### DATASET RECORDS ###
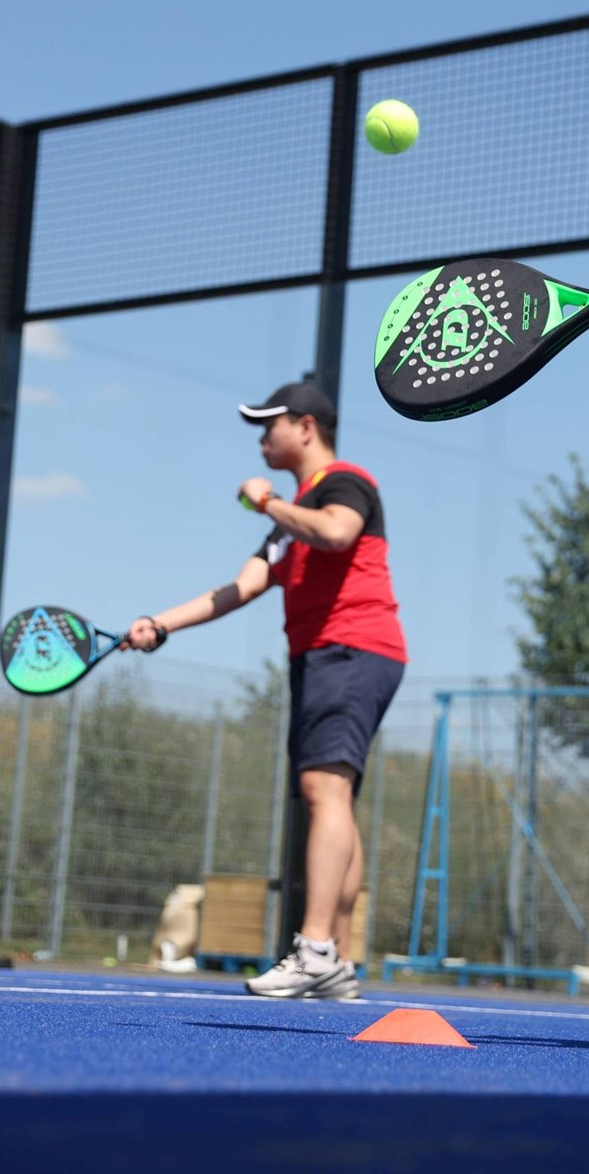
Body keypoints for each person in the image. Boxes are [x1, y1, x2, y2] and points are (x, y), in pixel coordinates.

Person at [121, 381, 406, 1000]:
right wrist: (160, 623)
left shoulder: (343, 482)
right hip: (330, 654)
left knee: (322, 788)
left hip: (352, 646)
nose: (260, 438)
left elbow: (336, 533)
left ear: (306, 427)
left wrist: (270, 502)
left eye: (268, 425)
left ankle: (316, 950)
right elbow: (239, 589)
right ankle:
###
| TASK ITEM |
The copy must match every line of the data exactly and contain no pictures.

| OUTPUT FOR THIS TASK |
Body keypoints for each person in the image. Boxes are [x1, y1, x2, y2] and points are (x, y), in pixel coordinates.

Person at [121, 381, 406, 1000]:
right wrist: (160, 623)
left shoulder: (343, 482)
right hip: (330, 654)
left knee: (322, 788)
left hip: (352, 646)
nose: (260, 438)
left elbow: (336, 533)
left ear: (306, 427)
left wrist: (270, 502)
left eye: (268, 425)
left ankle: (316, 950)
right elbow: (239, 589)
right ankle:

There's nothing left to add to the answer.